___ TEXT EXTRACT

What does Bienefeld & Grote’s Study on Multiteam Systems (MTS) say?
Bienefeld and Grote  conducted a study on 84 cockpit and cabin crews (n = 504), simulating an in-flight emergency in a high fidelity simulator with two-man cockpit and a fully furnished passenger cabin. Their aim was “to examine the effect of shared leadership within and across MTS on team goal attainment and MTS success” with the premise that the shared leadership, with proven effectiveness in single teams, “may be an effective strategy to cope with challenges” faced by MTS. This was to understand leadership within and across teams, despite different and at times competing goals in MTS . The authors had three hypotheses :-
1. “In successful MTS aircrews, formal leaders (captains, pursers) and team members (first officers, flight attendants) display significantly more leadership than in unsuccessful MTS aircrews.”
2. “Only in successful MTS aircrews is leadership shared within teams, in that team members’ informal leadership adds incrementally to team goal attainment beyond the leadership of formal leaders.”
3. “Only in successful MTS aircrews is leadership shared across teams, in that pursers’ leadership adds incrementally to cockpit goal attainment beyond captains’ and first officers’ leadership.”
This study by Bienefeld and Grote offered empirical evidence “for the effectiveness of shared leadership in predicting team goal attainment and MTS success”. Following are the respective findings for each of their proposed hypothesis :-
1. All team members, except flight attendants, especially captains and pursers demonstrated significantly more leadership both within and across teams. First officers demonstrated better leadership in successful MTS aircrews.
Their findings for MTS aircrew was similar to that found for single teams in emergency situations, where shared leadership by formal leaders and team members is required when complexity and interdependence of tasks are high [6, 7]. This confirms that “shared leadership could be the most effective leadership form in MTS” .
2. Leadership of pursers was a significant predictor for team goal attainment only in successful MTS aircrews, unlike for captains where it was a significant predictor for both successful and unsuccessful MTS aircrews. Flight attendants demonstrated leadership within the team (cabin crew) for successful MTS aircrews unlike first officers who had no influence on team goal attainment beyond captains’ leadership in both successful and unsuccessful MTS aircrews.

______
___ GIVEN RECORDS

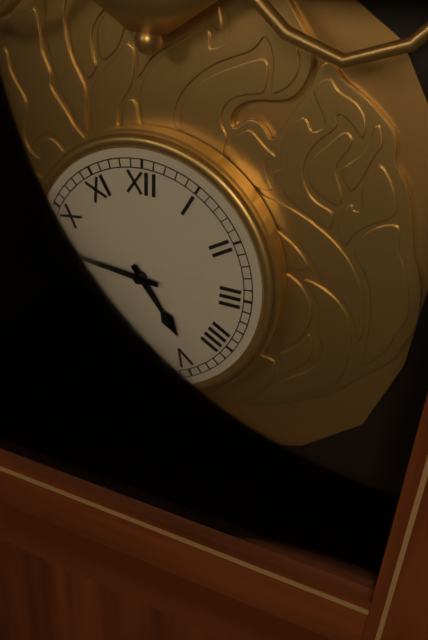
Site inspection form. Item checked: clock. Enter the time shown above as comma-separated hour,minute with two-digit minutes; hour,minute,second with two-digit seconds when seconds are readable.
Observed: 4,46
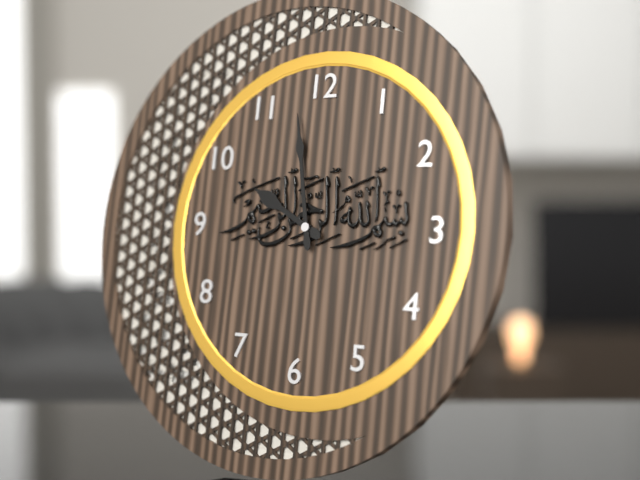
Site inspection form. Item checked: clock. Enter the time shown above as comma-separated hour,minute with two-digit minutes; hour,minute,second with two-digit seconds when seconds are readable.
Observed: 9,58
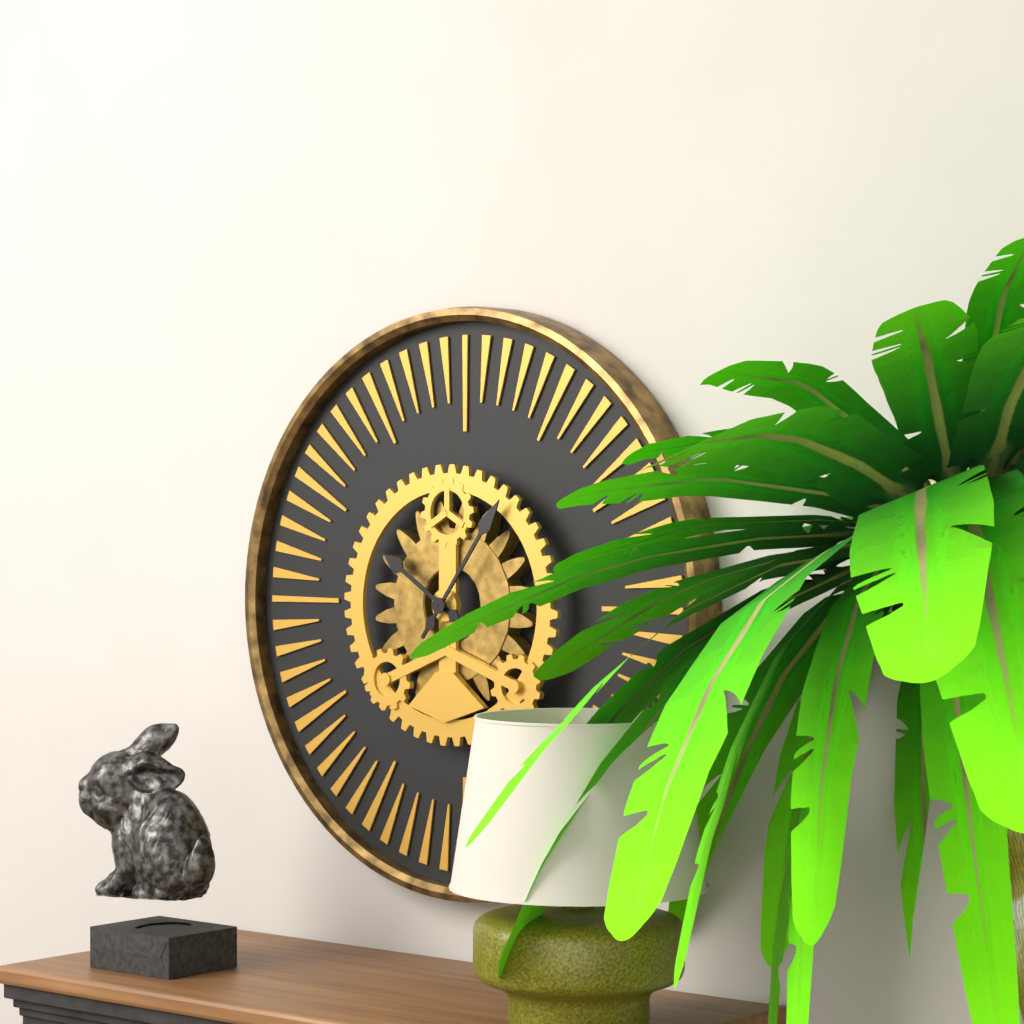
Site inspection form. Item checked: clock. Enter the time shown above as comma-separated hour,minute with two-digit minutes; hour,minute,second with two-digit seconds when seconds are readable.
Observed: 10,06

______

__SHORT EXERCISE 1__
In the text on Bienefeld and Grote's study, retype the stretch from "Their findings for" through "in both successful and unsuccessful MTS aircrews.".
__SHORT EXERCISE 2__
Extend the text on Bienefeld and Grote's study, starting after its last sentence.
The data comes from a separate source and has no connection to the text on Bienefeld and Grote's study.

__REPLY 1__
Their findings for MTS aircrew was similar to that found for single teams in emergency situations, where shared leadership by formal leaders and team members is required when complexity and interdependence of tasks are high [6, 7]. This confirms that “shared leadership could be the most effective leadership form in MTS” .
2. Leadership of pursers was a significant predictor for team goal attainment only in successful MTS aircrews, unlike for captains where it was a significant predictor for both successful and unsuccessful MTS aircrews. Flight attendants demonstrated leadership within the team (cabin crew) for successful MTS aircrews unlike first officers who had no influence on team goal attainment beyond captains’ leadership in both successful and unsuccessful MTS aircrews.

__REPLY 2__
Evidently flight attendants demonstrated ‘rotating’  type of dynamic shared leadership for successful MTS aircrews. They “stepped up and engaged in leadership behaviour whenever pursers were absorbed with other duties”, to step down to follow the pursers once the latter “resumed their formal leadership roles”.
For unsuccessful MTS aircrews not only did pursers demonstrate less leadership overall, flight attendants also failed to participate proactively with evident “leadership vacuum” symbolised by confusion and chaos.
As for captains’ leadership in unsuccessful MTS aircrews, “teams in MTS can fail collectively if component team goals are misaligned, even if individual teams attain their goals” [4, 12]. This could happen if the procedures for cockpit and cabin crew do not match, actions are counterproductive or timing of tasks is not coordinated .
This confirmed that “shared leadership of both formal leaders and team members predict team goal attainment” only in successful MTS aircrews for cabin crew whereas for captains, it was applicable for both successful and unsuccessful MTS aircrews.
3. It was found “that only in successful MTS aircrews was leadership shared across teams and pursers’ cross-team leadership predicted cockpit goal attainment beyond captains’ and first officers’ within-team leadership”.
It was evident that MTS aircrew were successful whenever the pursers performed dual leader role within and across teams, contributing to goal attainment in both teams. This happened since captains possibly could not lead across teams, most likely, due to physical separation from cabin crews being confined to the cockpit, unlike pursers who could become cross-team leaders, as ‘boundary spanners’  due to their unique position at the intersection between the teams. As “boundary spanners”, pursers could “gather, filter and distribute information critical to team goal attainment on both sides of the boundary” .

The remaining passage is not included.